TO BE DONE:
a. In the text below on writing and running Python code, how many spaces per level of indentation do the Python style guidelines (pep 8) recommend?
b. State whether each statement agrees with the text below on writing and running Python code, answering yes or no and quoting the words from the text that decide it: (i) Python will not run if the indentation mixes tabs and spaces. (ii) A good compiler can optimize some parts of the code to improve the use of the processor. (iii) IDLE is an IDE provided with Python.

TEXT SHOWN:
──────────
Python code can be written using any plain text editor that can load and save either in ``ASCII`` or ``UTF8`` unicode character encoding.
To edit your Python file, it is often easier to use a `source code editor <http://en.wikipedia.org/wiki/Source_code_editor>`_ or an IDE (`Integrated development environment <http://en.wikipedia.org/wiki/Integrated_development_environment>`_) like:

* `idle <https://docs.python.org/3/library/idle.html>`_ (an IDE provided with Python);
* `vim <https://www.vim.org/>`_;
* `emacs <https://www.gnu.org/software/emacs/>`_;
* gedit;
* nedit;
* eclipse;
* `PyCharm <https://www.jetbrains.com/pycharm/>`_;
* and so on...


Some of these tools can highlight the syntax of your code, helping you reading it and spotting syntax errors.
Some of them also help you adopting a clean layout or avoiding typos.

.. note:: The default character encoding is **UTF8** for Python 3

.. warning:: Word or LibreOffice are **NOT** text editors. Never use them to edit Python code.

Python source code file normally have a ``.py`` extension, although on some Unix systems they may not need any extension,
and Python GUI (Graphical User Interface) have ``.pyw``  extension on Mac and Windows.

.. note::
   Unlike most other programming languages, Python uses indentation to signify
   its block structure. Since blocks are indicated using indentation, the question that naturally arises is
   "What kind of indentation?" The Python style guidelines (pep 8) recommends
   four spaces per level of indentation, and only spaces (no tabs).
   Most modern text editors can be set up to handle this automatically (IDLE's editor does this, of
   course, and so do most other Python-aware editors). Python will work fine with
   any number of spaces or with tabs or with a mixture of both, provided that
   the indentation used is consistent. In this course, we follow the official Python
   guidelines. Therfore, we recommend you to set your editor to use 4 spaces when you press the "tab" key.


Executing code
--------------

Different types of programming languages have different ways of being executed.


Compiled languages
^^^^^^^^^^^^^^^^^^

Some languages, like C, are first transformed (**compiled**) by a program called
a **compiler** into an executable file containing instructions in a **binary**
format (sequence of zeroes and ones that a human is normally not able to read).
The executable can later be directly executed using the processor of the
computer for which it was compiled.

.. figure::  _static/figs/compile.png
    :height: 85px
    :align: center
    :alt: compiling work stream
    :figclass: align-center

    A compiler transforms a source code into object code, which is run by hardware executor.


Compiling may take some time, but a good compiler will be able to optimize some
parts of the code to improve the use of the processor. This will save time each
time the program will run.


Interpreted languages
^^^^^^^^^^^^^^^^^^^^^

Others programming languages, like Python, are **interpreted** by a program
called an **interpreter**, that will generate binary instructions for the
processor "on the fly".
──────────
RAW DATA:
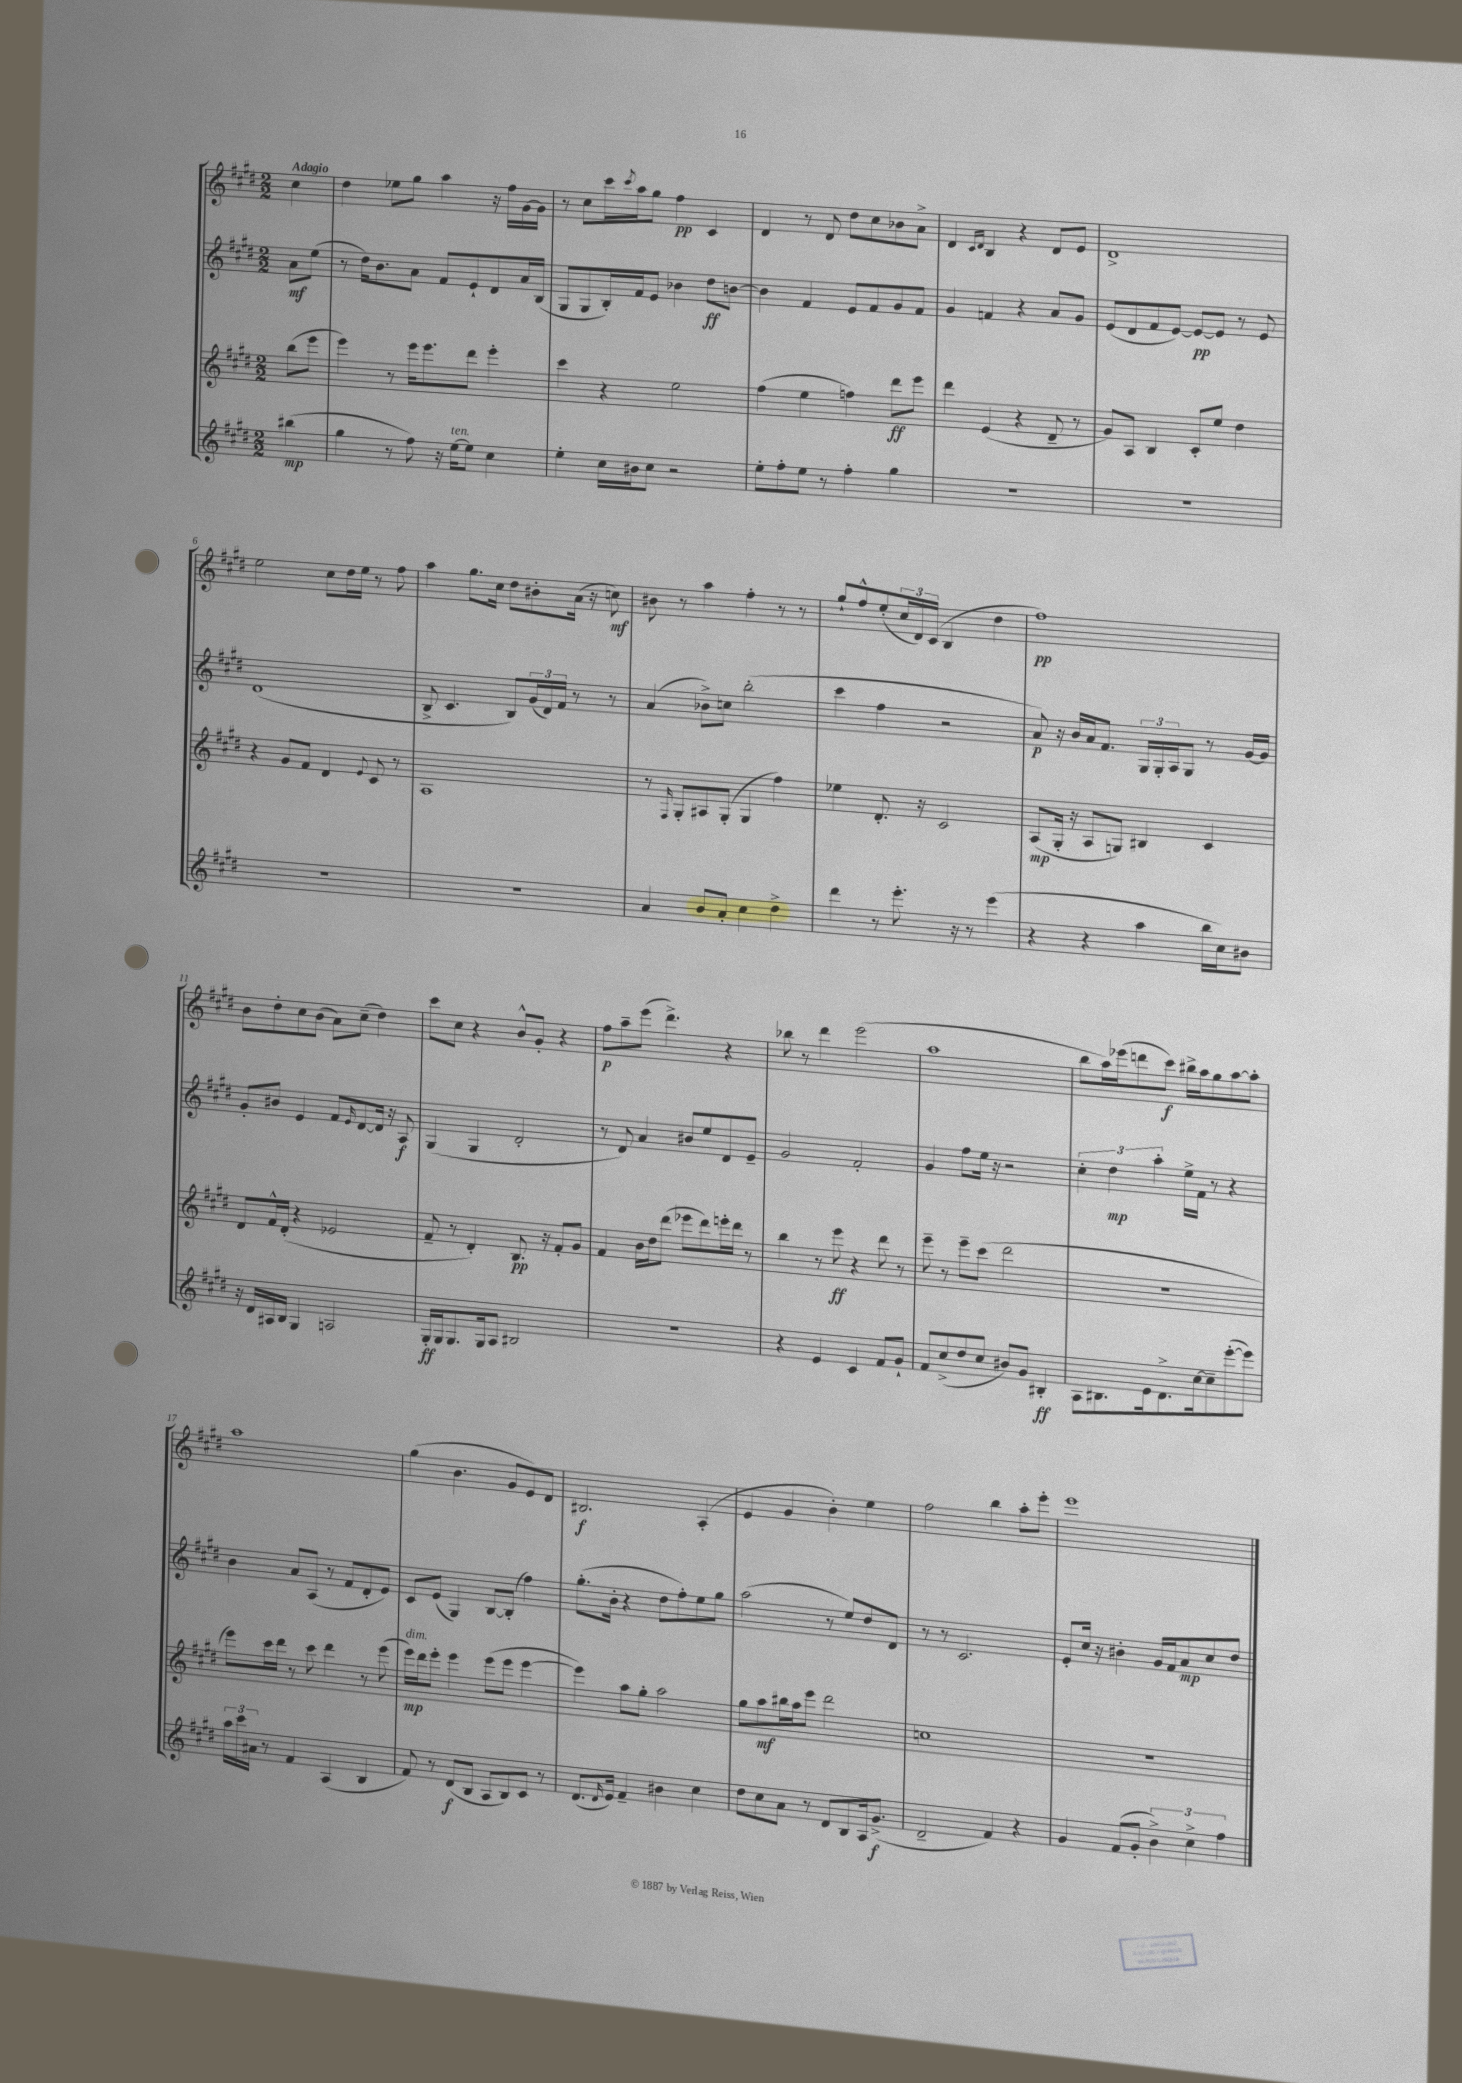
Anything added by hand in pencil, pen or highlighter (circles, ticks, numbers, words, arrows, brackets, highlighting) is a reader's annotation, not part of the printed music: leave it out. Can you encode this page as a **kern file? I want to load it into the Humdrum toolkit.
──────────
ANSWERS TO THE EXERCISE:
a. Four spaces per level of indentation, and only spaces (no tabs).

b.
(i) No: "Python will work fine with any number of spaces or with tabs or with a mixture of both, provided that the indentation used is consistent."
(ii) Yes: "a good compiler will be able to optimize some parts of the code to improve the use of the processor."
(iii) Yes: "an IDE provided with Python"